## RECORDS FOR THIS TASK

Content starts

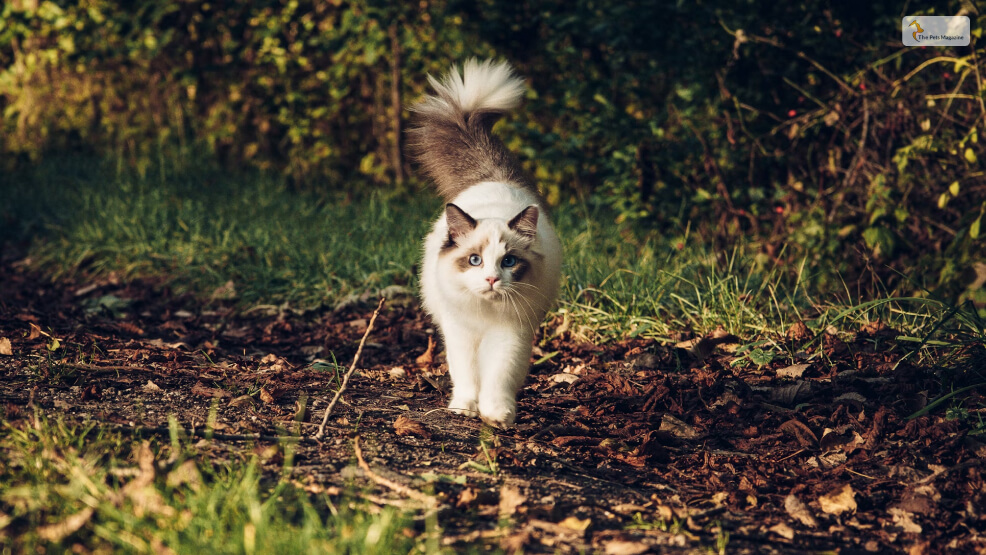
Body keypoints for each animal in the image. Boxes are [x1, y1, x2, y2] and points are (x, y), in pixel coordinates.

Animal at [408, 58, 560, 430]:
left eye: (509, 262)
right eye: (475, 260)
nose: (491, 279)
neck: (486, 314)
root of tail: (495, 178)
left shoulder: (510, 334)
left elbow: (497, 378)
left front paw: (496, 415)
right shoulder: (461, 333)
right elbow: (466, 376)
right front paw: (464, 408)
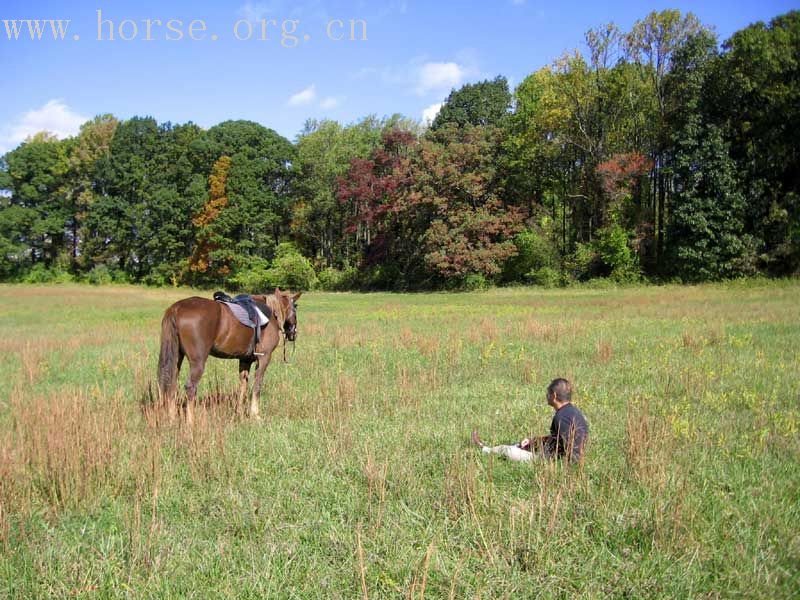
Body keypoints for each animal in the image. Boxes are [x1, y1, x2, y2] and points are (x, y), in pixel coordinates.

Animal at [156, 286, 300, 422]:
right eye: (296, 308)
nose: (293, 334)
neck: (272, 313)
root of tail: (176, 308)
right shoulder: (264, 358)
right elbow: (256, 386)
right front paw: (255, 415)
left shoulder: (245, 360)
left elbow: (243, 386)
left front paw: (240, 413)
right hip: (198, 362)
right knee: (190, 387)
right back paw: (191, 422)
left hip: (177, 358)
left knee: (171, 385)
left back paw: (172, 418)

Content ends

## AIM OF THE TASK
Every line above must appear in the answer unchanged, and no picture may appear in it.

## PROBLEM SOLUTION
Body keypoints for each animal in the image. Boxes are [x1, y1, x2, y2] and points are (x, y), in pixel coordinates.

Animal at [408, 58, 560, 430]:
left eye: (509, 262)
right eye: (475, 260)
nose: (491, 279)
neck: (486, 314)
root of tail: (495, 178)
left shoulder: (510, 334)
left elbow: (497, 378)
left front paw: (496, 415)
right shoulder: (461, 333)
right elbow: (466, 376)
right front paw: (464, 408)
Body keypoints for each animal in the image. Boxes are [x1, y1, x2, y2] and points are (x, y), in pixel coordinates.

Animal at [156, 286, 300, 422]:
right eye: (296, 308)
nose: (293, 334)
neck: (272, 313)
root of tail: (176, 308)
right shoulder: (264, 358)
right elbow: (256, 386)
right front paw: (255, 415)
left shoulder: (245, 360)
left elbow: (243, 386)
left front paw: (240, 413)
right hip: (198, 362)
right knee: (190, 387)
right back paw: (191, 422)
left hip: (177, 358)
left knee: (171, 385)
left back paw: (172, 418)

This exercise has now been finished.